Investigations for effect of Al2O3–H2O nanofluid flow rate on the efficiency of direct absorption solar collector

The efficiency of conventional tube‐ in plate type solar collectors is limited due to higher heat losses for surface based solar energy absorption and indirect transfer of heat from hot absorber surface to working fluid having poor heat transfer properties flowing through tubes. In this paper, a prototype direct absorption solar collector having gross area 1.4 m2 working on volumetric absorption principle is developed to investigate the effect of using Al2O3–H2O nanofluid as heat transfer fluid at different flow rates. Experimentation was carried using distilled water and 0.005% volume fractions of 20 nm size Al2O3 nanoparticles at three flow rates of 1.5, 2 and 2.5 lpm. ASHRAE standard 93-86 was followed for calculation of instantaneous efficiency of solar collector.
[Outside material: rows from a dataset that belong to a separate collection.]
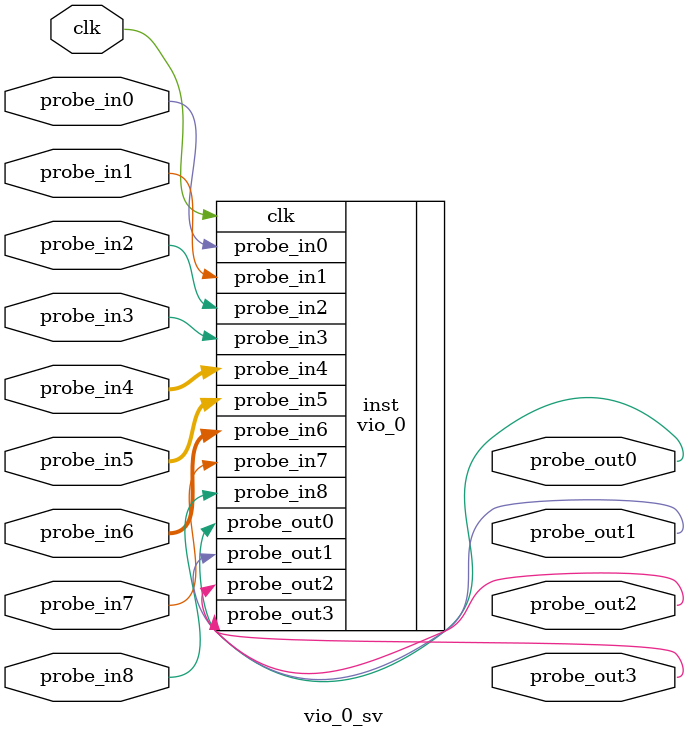
<source format=sv>


`timescale 1ps / 1ps

`include "vivado_interfaces.svh"

module vio_0_sv (
  (* X_INTERFACE_IGNORE = "true" *)
  input wire clk,
  (* X_INTERFACE_IGNORE = "true" *)
  input wire [0:0] probe_in0,
  (* X_INTERFACE_IGNORE = "true" *)
  input wire [0:0] probe_in1,
  (* X_INTERFACE_IGNORE = "true" *)
  input wire [0:0] probe_in2,
  (* X_INTERFACE_IGNORE = "true" *)
  input wire [0:0] probe_in3,
  (* X_INTERFACE_IGNORE = "true" *)
  input wire [15:0] probe_in4,
  (* X_INTERFACE_IGNORE = "true" *)
  input wire [20:0] probe_in5,
  (* X_INTERFACE_IGNORE = "true" *)
  input wire [20:0] probe_in6,
  (* X_INTERFACE_IGNORE = "true" *)
  input wire [0:0] probe_in7,
  (* X_INTERFACE_IGNORE = "true" *)
  input wire [0:0] probe_in8,
  (* X_INTERFACE_IGNORE = "true" *)
  output wire [0:0] probe_out0,
  (* X_INTERFACE_IGNORE = "true" *)
  output wire [0:0] probe_out1,
  (* X_INTERFACE_IGNORE = "true" *)
  output wire [0:0] probe_out2,
  (* X_INTERFACE_IGNORE = "true" *)
  output wire [0:0] probe_out3
);

  vio_0 inst (
    .clk(clk),
    .probe_in0(probe_in0),
    .probe_in1(probe_in1),
    .probe_in2(probe_in2),
    .probe_in3(probe_in3),
    .probe_in4(probe_in4),
    .probe_in5(probe_in5),
    .probe_in6(probe_in6),
    .probe_in7(probe_in7),
    .probe_in8(probe_in8),
    .probe_out0(probe_out0),
    .probe_out1(probe_out1),
    .probe_out2(probe_out2),
    .probe_out3(probe_out3)
  );

endmodule

</source>
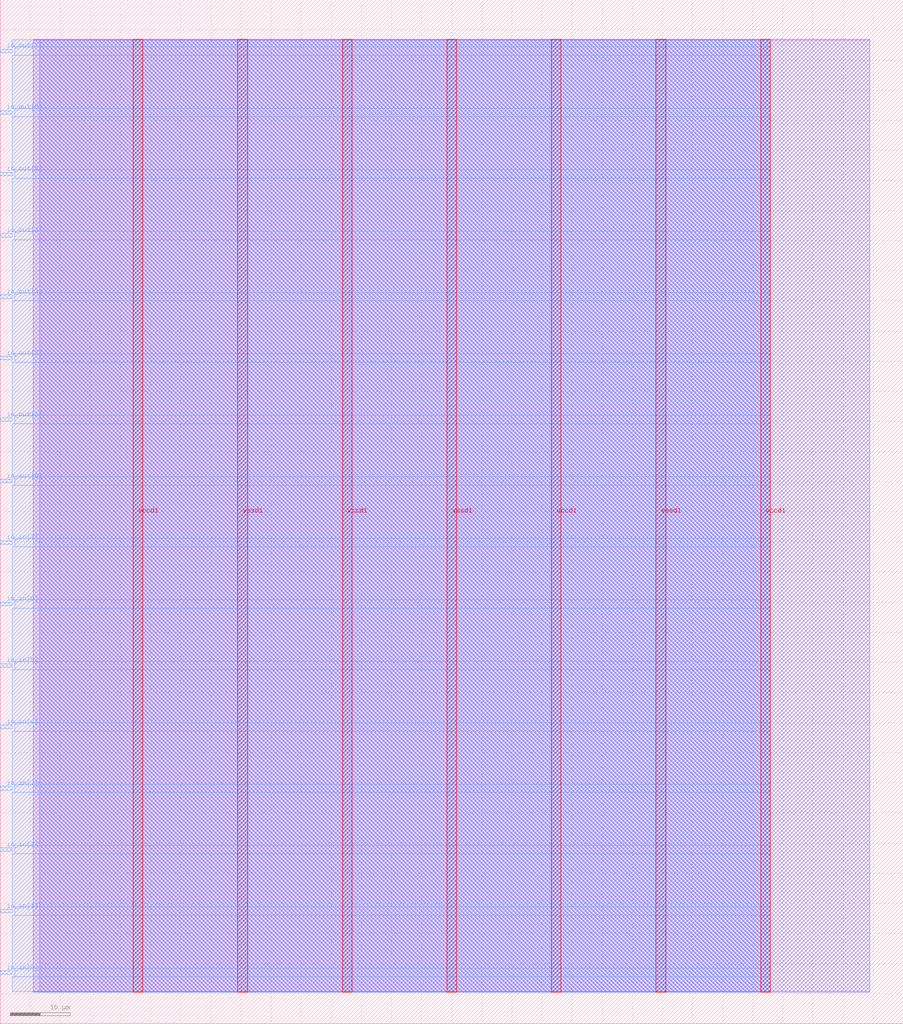
<source format=lef>
VERSION 5.7 ;
  NOWIREEXTENSIONATPIN ON ;
  DIVIDERCHAR "/" ;
  BUSBITCHARS "[]" ;
MACRO user_module_346553315158393428
  CLASS BLOCK ;
  FOREIGN user_module_346553315158393428 ;
  ORIGIN 0.000 0.000 ;
  SIZE 150.000 BY 170.000 ;
  PIN io_in[0]
    DIRECTION INPUT ;
    USE SIGNAL ;
    PORT
      LAYER met3 ;
        RECT 0.000 8.200 2.000 8.800 ;
    END
  END io_in[0]
  PIN io_in[1]
    DIRECTION INPUT ;
    USE SIGNAL ;
    PORT
      LAYER met3 ;
        RECT 0.000 18.400 2.000 19.000 ;
    END
  END io_in[1]
  PIN io_in[2]
    DIRECTION INPUT ;
    USE SIGNAL ;
    PORT
      LAYER met3 ;
        RECT 0.000 28.600 2.000 29.200 ;
    END
  END io_in[2]
  PIN io_in[3]
    DIRECTION INPUT ;
    USE SIGNAL ;
    PORT
      LAYER met3 ;
        RECT 0.000 38.800 2.000 39.400 ;
    END
  END io_in[3]
  PIN io_in[4]
    DIRECTION INPUT ;
    USE SIGNAL ;
    PORT
      LAYER met3 ;
        RECT 0.000 49.000 2.000 49.600 ;
    END
  END io_in[4]
  PIN io_in[5]
    DIRECTION INPUT ;
    USE SIGNAL ;
    PORT
      LAYER met3 ;
        RECT 0.000 59.200 2.000 59.800 ;
    END
  END io_in[5]
  PIN io_in[6]
    DIRECTION INPUT ;
    USE SIGNAL ;
    PORT
      LAYER met3 ;
        RECT 0.000 69.400 2.000 70.000 ;
    END
  END io_in[6]
  PIN io_in[7]
    DIRECTION INPUT ;
    USE SIGNAL ;
    PORT
      LAYER met3 ;
        RECT 0.000 79.600 2.000 80.200 ;
    END
  END io_in[7]
  PIN io_out[0]
    DIRECTION OUTPUT TRISTATE ;
    USE SIGNAL ;
    PORT
      LAYER met3 ;
        RECT 0.000 89.800 2.000 90.400 ;
    END
  END io_out[0]
  PIN io_out[1]
    DIRECTION OUTPUT TRISTATE ;
    USE SIGNAL ;
    PORT
      LAYER met3 ;
        RECT 0.000 100.000 2.000 100.600 ;
    END
  END io_out[1]
  PIN io_out[2]
    DIRECTION OUTPUT TRISTATE ;
    USE SIGNAL ;
    PORT
      LAYER met3 ;
        RECT 0.000 110.200 2.000 110.800 ;
    END
  END io_out[2]
  PIN io_out[3]
    DIRECTION OUTPUT TRISTATE ;
    USE SIGNAL ;
    PORT
      LAYER met3 ;
        RECT 0.000 120.400 2.000 121.000 ;
    END
  END io_out[3]
  PIN io_out[4]
    DIRECTION OUTPUT TRISTATE ;
    USE SIGNAL ;
    PORT
      LAYER met3 ;
        RECT 0.000 130.600 2.000 131.200 ;
    END
  END io_out[4]
  PIN io_out[5]
    DIRECTION OUTPUT TRISTATE ;
    USE SIGNAL ;
    PORT
      LAYER met3 ;
        RECT 0.000 140.800 2.000 141.400 ;
    END
  END io_out[5]
  PIN io_out[6]
    DIRECTION OUTPUT TRISTATE ;
    USE SIGNAL ;
    PORT
      LAYER met3 ;
        RECT 0.000 151.000 2.000 151.600 ;
    END
  END io_out[6]
  PIN io_out[7]
    DIRECTION OUTPUT TRISTATE ;
    USE SIGNAL ;
    PORT
      LAYER met3 ;
        RECT 0.000 161.200 2.000 161.800 ;
    END
  END io_out[7]
  PIN vccd1
    DIRECTION INOUT ;
    USE POWER ;
    PORT
      LAYER met4 ;
        RECT 22.090 5.200 23.690 163.440 ;
    END
    PORT
      LAYER met4 ;
        RECT 56.830 5.200 58.430 163.440 ;
    END
    PORT
      LAYER met4 ;
        RECT 91.570 5.200 93.170 163.440 ;
    END
    PORT
      LAYER met4 ;
        RECT 126.310 5.200 127.910 163.440 ;
    END
  END vccd1
  PIN vssd1
    DIRECTION INOUT ;
    USE GROUND ;
    PORT
      LAYER met4 ;
        RECT 39.460 5.200 41.060 163.440 ;
    END
    PORT
      LAYER met4 ;
        RECT 74.200 5.200 75.800 163.440 ;
    END
    PORT
      LAYER met4 ;
        RECT 108.940 5.200 110.540 163.440 ;
    END
  END vssd1
  OBS
      LAYER li1 ;
        RECT 5.520 5.355 144.440 163.285 ;
      LAYER met1 ;
        RECT 5.520 5.200 144.440 163.440 ;
      LAYER met2 ;
        RECT 6.530 5.255 127.880 163.385 ;
      LAYER met3 ;
        RECT 2.000 162.200 127.900 163.365 ;
        RECT 2.400 160.800 127.900 162.200 ;
        RECT 2.000 152.000 127.900 160.800 ;
        RECT 2.400 150.600 127.900 152.000 ;
        RECT 2.000 141.800 127.900 150.600 ;
        RECT 2.400 140.400 127.900 141.800 ;
        RECT 2.000 131.600 127.900 140.400 ;
        RECT 2.400 130.200 127.900 131.600 ;
        RECT 2.000 121.400 127.900 130.200 ;
        RECT 2.400 120.000 127.900 121.400 ;
        RECT 2.000 111.200 127.900 120.000 ;
        RECT 2.400 109.800 127.900 111.200 ;
        RECT 2.000 101.000 127.900 109.800 ;
        RECT 2.400 99.600 127.900 101.000 ;
        RECT 2.000 90.800 127.900 99.600 ;
        RECT 2.400 89.400 127.900 90.800 ;
        RECT 2.000 80.600 127.900 89.400 ;
        RECT 2.400 79.200 127.900 80.600 ;
        RECT 2.000 70.400 127.900 79.200 ;
        RECT 2.400 69.000 127.900 70.400 ;
        RECT 2.000 60.200 127.900 69.000 ;
        RECT 2.400 58.800 127.900 60.200 ;
        RECT 2.000 50.000 127.900 58.800 ;
        RECT 2.400 48.600 127.900 50.000 ;
        RECT 2.000 39.800 127.900 48.600 ;
        RECT 2.400 38.400 127.900 39.800 ;
        RECT 2.000 29.600 127.900 38.400 ;
        RECT 2.400 28.200 127.900 29.600 ;
        RECT 2.000 19.400 127.900 28.200 ;
        RECT 2.400 18.000 127.900 19.400 ;
        RECT 2.000 9.200 127.900 18.000 ;
        RECT 2.400 7.800 127.900 9.200 ;
        RECT 2.000 5.275 127.900 7.800 ;
  END
END user_module_346553315158393428
END LIBRARY


</source>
Use of nanofluid improves the optical and thermo physical properties that result into an increase in the efficiency of the collector in all cases of using nanofluids in place of water. Collector efficiency enhancement of 8.1% and 4.2% has been observed for 1.5 and 2 lpm flow rate of nanofluid respectively. Optimum flow rate of 2.5 and 2 lpm towards maximum collector efficiency have also been observed for water and nanofluid respectively.